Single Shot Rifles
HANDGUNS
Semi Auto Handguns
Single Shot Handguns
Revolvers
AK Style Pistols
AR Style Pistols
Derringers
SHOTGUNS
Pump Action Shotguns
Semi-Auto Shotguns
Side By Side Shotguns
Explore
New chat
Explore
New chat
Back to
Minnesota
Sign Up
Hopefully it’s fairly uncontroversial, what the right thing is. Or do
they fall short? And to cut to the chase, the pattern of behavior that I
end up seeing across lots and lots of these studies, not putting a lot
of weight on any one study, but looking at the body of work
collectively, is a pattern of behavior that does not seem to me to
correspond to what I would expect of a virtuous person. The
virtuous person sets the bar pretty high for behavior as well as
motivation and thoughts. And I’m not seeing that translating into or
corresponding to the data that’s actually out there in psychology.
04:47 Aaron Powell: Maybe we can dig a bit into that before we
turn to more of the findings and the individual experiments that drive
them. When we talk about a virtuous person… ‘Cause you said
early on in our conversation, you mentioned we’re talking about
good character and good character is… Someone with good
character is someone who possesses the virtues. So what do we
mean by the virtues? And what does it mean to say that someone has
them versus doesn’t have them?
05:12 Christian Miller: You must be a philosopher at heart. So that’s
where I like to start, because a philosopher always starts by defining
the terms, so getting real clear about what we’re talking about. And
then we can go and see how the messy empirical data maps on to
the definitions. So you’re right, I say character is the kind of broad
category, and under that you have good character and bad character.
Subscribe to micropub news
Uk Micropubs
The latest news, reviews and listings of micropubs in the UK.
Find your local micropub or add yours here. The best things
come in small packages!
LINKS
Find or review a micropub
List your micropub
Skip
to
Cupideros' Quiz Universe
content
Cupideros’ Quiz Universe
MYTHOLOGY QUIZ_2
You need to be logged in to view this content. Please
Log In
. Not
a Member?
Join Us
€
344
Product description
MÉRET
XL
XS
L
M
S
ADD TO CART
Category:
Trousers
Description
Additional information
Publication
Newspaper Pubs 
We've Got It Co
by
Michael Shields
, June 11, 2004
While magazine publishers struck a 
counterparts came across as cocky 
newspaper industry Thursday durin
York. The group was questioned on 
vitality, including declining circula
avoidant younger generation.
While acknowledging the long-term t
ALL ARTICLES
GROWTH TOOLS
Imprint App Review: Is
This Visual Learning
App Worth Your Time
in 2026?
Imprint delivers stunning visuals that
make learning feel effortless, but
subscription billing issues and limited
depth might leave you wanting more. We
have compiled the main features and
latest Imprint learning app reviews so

**What is needed**
Each record above should be repeated exactly as it appears.

**Result**
Single Shot Rifles
HANDGUNS
Semi Auto Handguns
Single Shot Handguns
Revolvers
AK Style Pistols
AR Style Pistols
Derringers
SHOTGUNS
Pump Action Shotguns
Semi-Auto Shotguns
Side By Side Shotguns
Explore
New chat
Explore
New chat
Back to
Minnesota
Sign Up
Hopefully it’s fairly uncontroversial, what the right thing is. Or do
they fall short? And to cut to the chase, the pattern of behavior that I
end up seeing across lots and lots of these studies, not putting a lot
of weight on any one study, but looking at the body of work
collectively, is a pattern of behavior that does not seem to me to
correspond to what I would expect of a virtuous person. The
virtuous person sets the bar pretty high for behavior as well as
motivation and thoughts. And I’m not seeing that translating into or
corresponding to the data that’s actually out there in psychology.
04:47 Aaron Powell: Maybe we can dig a bit into that before we
turn to more of the findings and the individual experiments that drive
them. When we talk about a virtuous person… ‘Cause you said
early on in our conversation, you mentioned we’re talking about
good character and good character is… Someone with good
character is someone who possesses the virtues. So what do we
mean by the virtues? And what does it mean to say that someone has
them versus doesn’t have them?
05:12 Christian Miller: You must be a philosopher at heart. So that’s
where I like to start, because a philosopher always starts by defining
the terms, so getting real clear about what we’re talking about. And
then we can go and see how the messy empirical data maps on to
the definitions. So you’re right, I say character is the kind of broad
category, and under that you have good character and bad character.
Subscribe to micropub news
Uk Micropubs
The latest news, reviews and listings of micropubs in the UK.
Find your local micropub or add yours here. The best things
come in small packages!
LINKS
Find or review a micropub
List your micropub
Skip
to
Cupideros' Quiz Universe
content
Cupideros’ Quiz Universe
MYTHOLOGY QUIZ_2
You need to be logged in to view this content. Please
Log In
. Not
a Member?
Join Us
€
344
Product description
MÉRET
XL
XS
L
M
S
ADD TO CART
Category:
Trousers
Description
Additional information
Publication
Newspaper Pubs 
We've Got It Co
by
Michael Shields
, June 11, 2004
While magazine publishers struck a 
counterparts came across as cocky 
newspaper industry Thursday durin
York. The group was questioned on 
vitality, including declining circula
avoidant younger generation.
While acknowledging the long-term t
ALL ARTICLES
GROWTH TOOLS
Imprint App Review: Is
This Visual Learning
App Worth Your Time
in 2026?
Imprint delivers stunning visuals that
make learning feel effortless, but
subscription billing issues and limited
depth might leave you wanting more. We
have compiled the main features and
latest Imprint learning app reviews so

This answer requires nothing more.